La première flambée connue de mpox en Guinée-Bissau reste limitée en nombre de cas confirmés, mais un indicateur préoccupe particulièrement les autorités sanitaires : la moitié des cas suspects recensés concernent des enfants de moins de 15 ans. À quelques semaines de la rentrée scolaire, l’UNICEF appelle à renforcer rapidement la surveillance pour éviter que des chaînes de transmission passent inaperçues.
La moitié des cas suspects concerne des moins de 15 ans
Sur les 46 cas suspects enregistrés, 23 concernent des enfants âgés de moins de 15 ans. Parmi eux, 16 ont entre 0 et 4 ans. Cette concentration chez les plus jeunes attire l’attention en raison du risque plus élevé de complications dans certaines populations infantiles.
Une précision est cependant essentielle : au 17 août, sept cas avaient été confirmés en laboratoire et ils concernaient tous des adultes. Six ont été identifiés dans le secteur autonome de Bissau et un dans la région voisine de Biombo. Aucun décès n’a été signalé.
La Guinée-Bissau avait officiellement confirmé sa première flambée de mpox début juillet. Dans son premier bilan couvrant la période du 4 au 20 juillet, l’UNICEF signalait déjà des capacités limitées pour les investigations de terrain, la recherche des contacts et la confirmation des cas en laboratoire, ainsi que la possibilité d’une transmission non détectée.
La rentrée scolaire ajoute une nouvelle inconnue
L’attention se tourne désormais vers septembre et la réouverture des établissements scolaires. La multiplication des contacts entre enfants pourrait compliquer la maîtrise de la flambée si des infections non détectées circulent déjà dans les communautés.
Cette hypothèse préoccupe d’autant plus les acteurs sanitaires que les premiers cas confirmés ne semblent pas tous reliés entre eux.
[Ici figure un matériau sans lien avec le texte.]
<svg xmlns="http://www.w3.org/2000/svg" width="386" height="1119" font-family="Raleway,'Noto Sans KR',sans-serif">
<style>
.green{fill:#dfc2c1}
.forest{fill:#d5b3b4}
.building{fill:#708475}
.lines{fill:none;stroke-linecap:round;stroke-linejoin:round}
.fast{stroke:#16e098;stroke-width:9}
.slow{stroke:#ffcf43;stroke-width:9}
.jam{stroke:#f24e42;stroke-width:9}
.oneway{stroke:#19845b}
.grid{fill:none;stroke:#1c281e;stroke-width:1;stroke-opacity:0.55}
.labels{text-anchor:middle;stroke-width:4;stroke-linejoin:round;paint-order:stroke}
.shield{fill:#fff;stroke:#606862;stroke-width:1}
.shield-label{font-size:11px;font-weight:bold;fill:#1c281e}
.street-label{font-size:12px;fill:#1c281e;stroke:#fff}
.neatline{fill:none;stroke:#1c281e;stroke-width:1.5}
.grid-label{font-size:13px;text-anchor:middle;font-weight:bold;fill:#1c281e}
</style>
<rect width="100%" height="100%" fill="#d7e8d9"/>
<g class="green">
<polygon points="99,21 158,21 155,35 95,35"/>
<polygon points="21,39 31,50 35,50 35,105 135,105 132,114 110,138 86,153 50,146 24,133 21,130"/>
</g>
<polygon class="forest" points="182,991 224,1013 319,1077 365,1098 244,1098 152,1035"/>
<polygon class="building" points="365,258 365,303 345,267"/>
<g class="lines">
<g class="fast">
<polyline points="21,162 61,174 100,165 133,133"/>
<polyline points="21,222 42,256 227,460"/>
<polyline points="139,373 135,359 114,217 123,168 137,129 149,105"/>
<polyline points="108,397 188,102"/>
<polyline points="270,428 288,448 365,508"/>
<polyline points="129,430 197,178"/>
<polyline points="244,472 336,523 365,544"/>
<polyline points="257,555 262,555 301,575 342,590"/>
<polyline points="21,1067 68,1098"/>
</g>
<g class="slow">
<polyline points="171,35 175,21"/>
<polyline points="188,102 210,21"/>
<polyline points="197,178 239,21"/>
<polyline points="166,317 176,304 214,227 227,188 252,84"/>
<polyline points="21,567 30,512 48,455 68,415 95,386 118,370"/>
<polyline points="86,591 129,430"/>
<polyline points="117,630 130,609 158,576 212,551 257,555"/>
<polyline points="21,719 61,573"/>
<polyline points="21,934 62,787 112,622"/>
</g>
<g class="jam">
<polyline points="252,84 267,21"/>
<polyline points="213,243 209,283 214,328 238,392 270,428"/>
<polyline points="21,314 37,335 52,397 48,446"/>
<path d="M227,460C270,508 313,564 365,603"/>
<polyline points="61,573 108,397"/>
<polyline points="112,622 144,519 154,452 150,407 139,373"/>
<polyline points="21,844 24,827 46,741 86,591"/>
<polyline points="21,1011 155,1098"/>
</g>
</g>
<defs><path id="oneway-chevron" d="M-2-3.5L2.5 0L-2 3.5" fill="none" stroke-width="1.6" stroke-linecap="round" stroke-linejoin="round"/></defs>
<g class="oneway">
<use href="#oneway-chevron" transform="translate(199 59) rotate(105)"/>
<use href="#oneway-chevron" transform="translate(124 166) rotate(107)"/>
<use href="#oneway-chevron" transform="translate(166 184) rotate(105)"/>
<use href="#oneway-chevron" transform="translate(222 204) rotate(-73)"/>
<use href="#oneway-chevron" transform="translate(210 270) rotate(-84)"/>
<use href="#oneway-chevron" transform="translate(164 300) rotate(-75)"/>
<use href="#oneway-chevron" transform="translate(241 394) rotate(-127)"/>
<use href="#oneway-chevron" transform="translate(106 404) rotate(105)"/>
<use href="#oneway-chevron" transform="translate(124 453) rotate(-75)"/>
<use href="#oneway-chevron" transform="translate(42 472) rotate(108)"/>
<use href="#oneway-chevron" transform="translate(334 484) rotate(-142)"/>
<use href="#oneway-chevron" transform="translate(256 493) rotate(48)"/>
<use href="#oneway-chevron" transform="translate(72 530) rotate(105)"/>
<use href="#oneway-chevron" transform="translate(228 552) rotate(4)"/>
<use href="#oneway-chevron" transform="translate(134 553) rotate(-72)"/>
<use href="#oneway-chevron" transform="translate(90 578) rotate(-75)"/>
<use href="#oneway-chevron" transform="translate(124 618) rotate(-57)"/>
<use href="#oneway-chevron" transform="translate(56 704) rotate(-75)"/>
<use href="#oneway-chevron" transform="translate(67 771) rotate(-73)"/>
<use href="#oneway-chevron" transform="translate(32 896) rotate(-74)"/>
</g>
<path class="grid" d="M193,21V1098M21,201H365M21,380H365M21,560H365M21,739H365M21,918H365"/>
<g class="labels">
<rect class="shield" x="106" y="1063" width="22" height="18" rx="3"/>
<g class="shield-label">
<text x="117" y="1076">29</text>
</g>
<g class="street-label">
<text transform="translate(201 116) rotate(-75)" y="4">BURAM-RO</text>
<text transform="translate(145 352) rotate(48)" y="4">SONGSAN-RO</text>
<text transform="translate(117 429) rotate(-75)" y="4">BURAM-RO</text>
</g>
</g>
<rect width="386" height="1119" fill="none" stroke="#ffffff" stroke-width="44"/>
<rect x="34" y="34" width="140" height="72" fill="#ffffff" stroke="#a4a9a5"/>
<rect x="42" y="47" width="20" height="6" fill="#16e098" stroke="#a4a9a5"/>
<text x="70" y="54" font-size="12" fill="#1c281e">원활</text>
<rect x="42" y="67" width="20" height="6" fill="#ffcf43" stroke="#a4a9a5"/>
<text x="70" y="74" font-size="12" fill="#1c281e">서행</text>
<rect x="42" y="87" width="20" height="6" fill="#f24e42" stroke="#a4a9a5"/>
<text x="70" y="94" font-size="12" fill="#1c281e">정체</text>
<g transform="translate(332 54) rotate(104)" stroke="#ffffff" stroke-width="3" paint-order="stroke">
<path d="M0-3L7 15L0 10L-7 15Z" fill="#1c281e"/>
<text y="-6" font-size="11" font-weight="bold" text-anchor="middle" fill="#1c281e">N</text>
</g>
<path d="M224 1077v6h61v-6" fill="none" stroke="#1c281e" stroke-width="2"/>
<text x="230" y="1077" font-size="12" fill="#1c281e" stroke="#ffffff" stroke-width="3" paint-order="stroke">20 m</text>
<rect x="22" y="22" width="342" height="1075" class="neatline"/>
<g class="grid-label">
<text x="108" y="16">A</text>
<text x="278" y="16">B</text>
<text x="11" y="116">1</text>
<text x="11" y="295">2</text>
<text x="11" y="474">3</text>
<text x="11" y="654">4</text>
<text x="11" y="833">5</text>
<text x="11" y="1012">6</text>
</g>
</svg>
L’absence de liens épidémiologiques clairement identifiés peut indiquer que certaines chaînes de transmission échappent encore au dispositif de surveillance.
Pour la Guinée-Bissau, l’enjeu consiste donc moins à répondre à une flambée déjà massive qu’à empêcher une situation encore contenue de prendre de l’ampleur.
Détecter les cas avant que le virus ne gagne du terrain
Le ministère de la Santé travaille avec l’OMS, l’UNICEF et d’autres partenaires pour renforcer la recherche des contacts, les investigations, la prévention des infections et l’information des populations.
Dès juillet, le dispositif national prévoyait notamment le suivi pendant 21 jours des contacts identifiés, l’isolement et la prise en charge de malades dans des structures dédiées ainsi que l’élaboration d’un plan national de réponse au mpox.
Les familles sont appelées à consulter en cas d’éruption cutanée accompagnée notamment de fièvre ou de ganglions enflés, tout en évitant les contacts rapprochés avec une personne présentant des symptômes suspects.
L’expérience d’autres pays africains explique la vigilance particulière accordée aux enfants. Lors des précédentes flambées régionales, l’UNICEF avait déjà souligné leur forte représentation parmi les malades dans plusieurs pays et appelé au renforcement des systèmes sanitaires, de la prévention et de l’information des communautés.
Pour la Guinée-Bissau, les prochaines semaines seront donc déterminantes. La priorité est désormais de savoir si la forte proportion d’enfants parmi les cas suspects traduit une circulation réelle du virus dans cette population ou si les analyses permettront d’écarter une partie de ces suspicions avant la rentrée.